» **EXERCISE DIRECTIONS**: If a line in the data holds the string "APERTURE", list it.

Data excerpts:
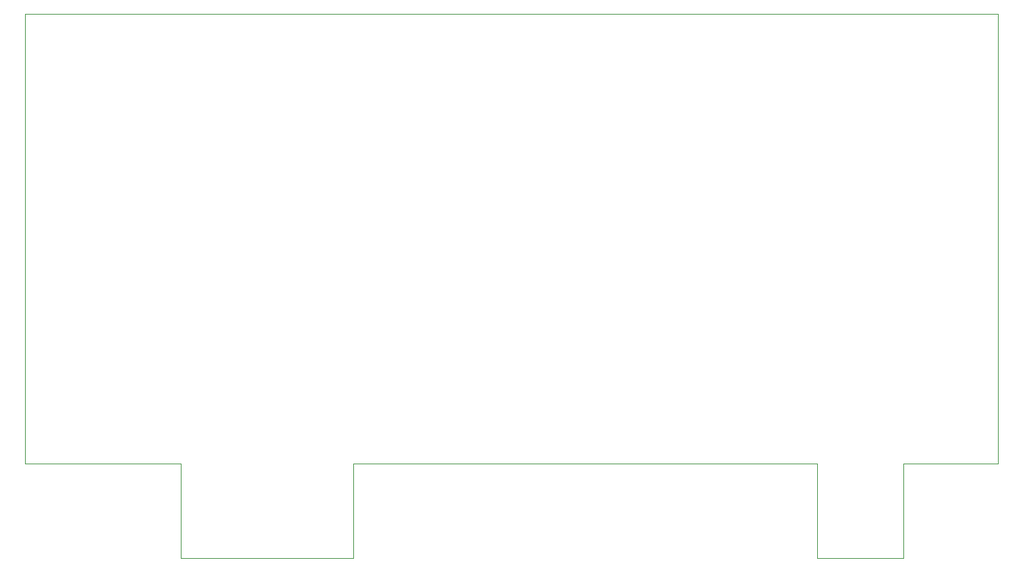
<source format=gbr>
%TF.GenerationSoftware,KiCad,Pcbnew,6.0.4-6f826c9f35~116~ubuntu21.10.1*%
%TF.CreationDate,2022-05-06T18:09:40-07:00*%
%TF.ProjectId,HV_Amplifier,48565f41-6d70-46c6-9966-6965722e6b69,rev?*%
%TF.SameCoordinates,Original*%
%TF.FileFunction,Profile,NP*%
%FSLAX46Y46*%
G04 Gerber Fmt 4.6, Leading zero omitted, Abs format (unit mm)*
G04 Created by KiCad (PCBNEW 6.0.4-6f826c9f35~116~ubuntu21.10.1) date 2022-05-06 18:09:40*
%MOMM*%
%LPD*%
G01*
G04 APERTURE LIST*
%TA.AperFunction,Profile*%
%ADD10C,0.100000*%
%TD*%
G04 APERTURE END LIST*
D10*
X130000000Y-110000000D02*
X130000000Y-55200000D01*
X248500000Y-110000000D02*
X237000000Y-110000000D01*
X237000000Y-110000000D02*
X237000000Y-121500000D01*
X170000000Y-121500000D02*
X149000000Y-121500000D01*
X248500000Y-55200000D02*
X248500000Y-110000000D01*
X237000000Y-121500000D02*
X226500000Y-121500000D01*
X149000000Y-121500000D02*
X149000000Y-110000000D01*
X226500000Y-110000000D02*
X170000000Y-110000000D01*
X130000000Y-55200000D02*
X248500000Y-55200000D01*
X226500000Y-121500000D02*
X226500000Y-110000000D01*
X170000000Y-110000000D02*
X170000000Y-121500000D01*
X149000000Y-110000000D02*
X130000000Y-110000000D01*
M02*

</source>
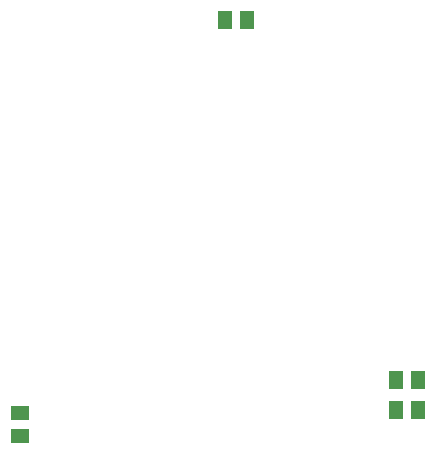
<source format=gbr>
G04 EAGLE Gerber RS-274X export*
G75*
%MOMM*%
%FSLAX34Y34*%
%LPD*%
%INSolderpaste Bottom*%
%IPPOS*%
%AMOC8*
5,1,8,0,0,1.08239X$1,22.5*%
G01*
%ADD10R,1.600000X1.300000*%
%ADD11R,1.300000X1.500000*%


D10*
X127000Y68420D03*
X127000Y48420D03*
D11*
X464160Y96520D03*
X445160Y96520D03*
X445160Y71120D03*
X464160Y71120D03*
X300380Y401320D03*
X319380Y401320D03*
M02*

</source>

--

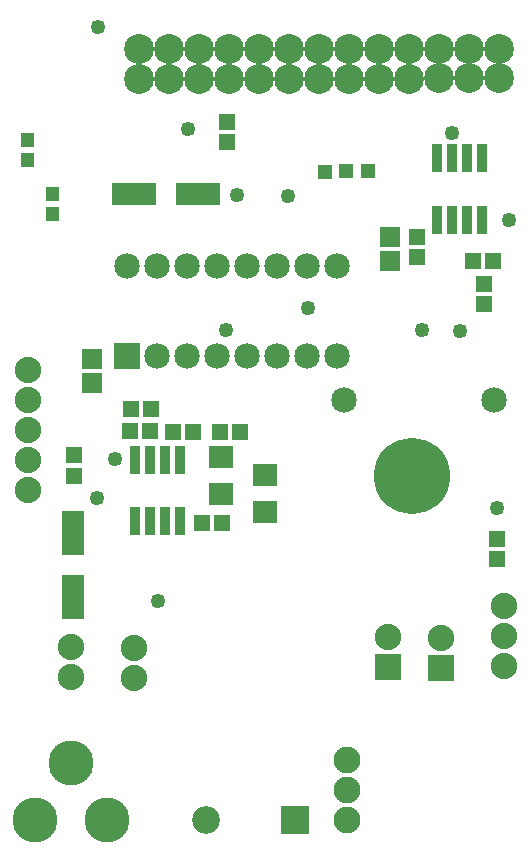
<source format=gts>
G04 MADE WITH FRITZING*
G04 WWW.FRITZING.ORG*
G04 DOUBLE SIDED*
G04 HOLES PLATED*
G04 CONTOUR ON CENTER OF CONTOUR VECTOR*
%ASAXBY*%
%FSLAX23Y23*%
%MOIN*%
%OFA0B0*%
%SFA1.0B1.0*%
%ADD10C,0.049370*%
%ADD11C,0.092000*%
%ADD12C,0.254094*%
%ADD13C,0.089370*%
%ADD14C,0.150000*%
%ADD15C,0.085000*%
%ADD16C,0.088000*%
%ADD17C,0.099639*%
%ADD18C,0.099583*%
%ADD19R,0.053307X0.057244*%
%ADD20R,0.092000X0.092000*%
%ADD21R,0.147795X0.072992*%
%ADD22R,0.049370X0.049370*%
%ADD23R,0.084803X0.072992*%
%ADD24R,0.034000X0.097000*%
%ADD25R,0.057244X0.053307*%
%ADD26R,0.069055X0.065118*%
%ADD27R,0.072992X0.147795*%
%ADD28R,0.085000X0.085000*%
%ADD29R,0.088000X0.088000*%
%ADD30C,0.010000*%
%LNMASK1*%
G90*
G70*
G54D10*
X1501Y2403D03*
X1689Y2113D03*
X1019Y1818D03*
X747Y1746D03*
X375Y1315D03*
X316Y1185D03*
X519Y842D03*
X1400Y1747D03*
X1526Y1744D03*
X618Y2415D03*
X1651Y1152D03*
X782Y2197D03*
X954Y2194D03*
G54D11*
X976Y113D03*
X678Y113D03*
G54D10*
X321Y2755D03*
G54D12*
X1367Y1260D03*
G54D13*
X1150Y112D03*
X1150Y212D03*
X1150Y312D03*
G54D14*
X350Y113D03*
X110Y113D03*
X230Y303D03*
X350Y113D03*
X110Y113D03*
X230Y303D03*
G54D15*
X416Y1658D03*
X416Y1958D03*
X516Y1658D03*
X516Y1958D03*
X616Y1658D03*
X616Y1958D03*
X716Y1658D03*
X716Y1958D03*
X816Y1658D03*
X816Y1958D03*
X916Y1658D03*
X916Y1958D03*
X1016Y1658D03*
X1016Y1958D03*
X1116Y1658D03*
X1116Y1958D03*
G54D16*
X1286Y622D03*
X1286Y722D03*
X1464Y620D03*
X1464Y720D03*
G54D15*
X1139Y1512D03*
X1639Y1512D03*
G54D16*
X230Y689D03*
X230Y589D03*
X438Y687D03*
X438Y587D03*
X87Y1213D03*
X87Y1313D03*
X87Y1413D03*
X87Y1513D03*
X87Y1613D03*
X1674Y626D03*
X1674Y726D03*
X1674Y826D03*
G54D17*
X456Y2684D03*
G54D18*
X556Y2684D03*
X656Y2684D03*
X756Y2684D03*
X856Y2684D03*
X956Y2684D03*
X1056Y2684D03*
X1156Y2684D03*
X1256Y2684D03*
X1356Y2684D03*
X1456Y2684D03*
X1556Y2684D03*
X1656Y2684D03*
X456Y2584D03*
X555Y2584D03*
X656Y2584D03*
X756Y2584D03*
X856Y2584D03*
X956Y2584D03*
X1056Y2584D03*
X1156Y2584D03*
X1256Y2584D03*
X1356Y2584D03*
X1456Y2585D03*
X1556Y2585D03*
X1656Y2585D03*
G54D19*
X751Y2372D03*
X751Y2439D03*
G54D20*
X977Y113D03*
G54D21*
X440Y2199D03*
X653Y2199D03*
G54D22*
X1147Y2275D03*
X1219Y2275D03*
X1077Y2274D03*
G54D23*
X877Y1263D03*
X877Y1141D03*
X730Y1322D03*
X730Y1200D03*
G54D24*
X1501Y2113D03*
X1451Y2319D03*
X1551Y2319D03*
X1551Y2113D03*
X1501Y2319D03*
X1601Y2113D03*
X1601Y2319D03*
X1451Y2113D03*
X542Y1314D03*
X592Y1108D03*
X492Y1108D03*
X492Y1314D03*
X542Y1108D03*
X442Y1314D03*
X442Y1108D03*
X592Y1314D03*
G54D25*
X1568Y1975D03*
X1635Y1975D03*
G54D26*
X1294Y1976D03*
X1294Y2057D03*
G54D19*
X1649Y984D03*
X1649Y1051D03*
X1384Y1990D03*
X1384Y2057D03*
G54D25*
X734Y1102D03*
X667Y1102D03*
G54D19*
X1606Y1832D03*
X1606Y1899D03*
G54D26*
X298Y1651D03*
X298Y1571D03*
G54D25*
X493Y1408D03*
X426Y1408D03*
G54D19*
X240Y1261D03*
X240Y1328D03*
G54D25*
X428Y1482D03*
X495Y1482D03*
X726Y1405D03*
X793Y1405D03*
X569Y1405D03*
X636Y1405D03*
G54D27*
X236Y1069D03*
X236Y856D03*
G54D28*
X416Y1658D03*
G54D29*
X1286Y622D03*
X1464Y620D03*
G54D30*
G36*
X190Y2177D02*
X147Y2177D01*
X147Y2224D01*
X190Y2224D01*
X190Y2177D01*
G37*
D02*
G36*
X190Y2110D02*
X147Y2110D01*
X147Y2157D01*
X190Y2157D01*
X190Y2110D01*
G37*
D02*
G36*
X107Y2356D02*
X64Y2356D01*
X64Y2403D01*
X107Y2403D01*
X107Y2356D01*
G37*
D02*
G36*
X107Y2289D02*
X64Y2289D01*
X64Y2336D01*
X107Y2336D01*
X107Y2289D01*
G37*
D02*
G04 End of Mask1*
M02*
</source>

» **EXERCISE OUTPUT**:
G04 APERTURE LIST*
G04 APERTURE END LIST*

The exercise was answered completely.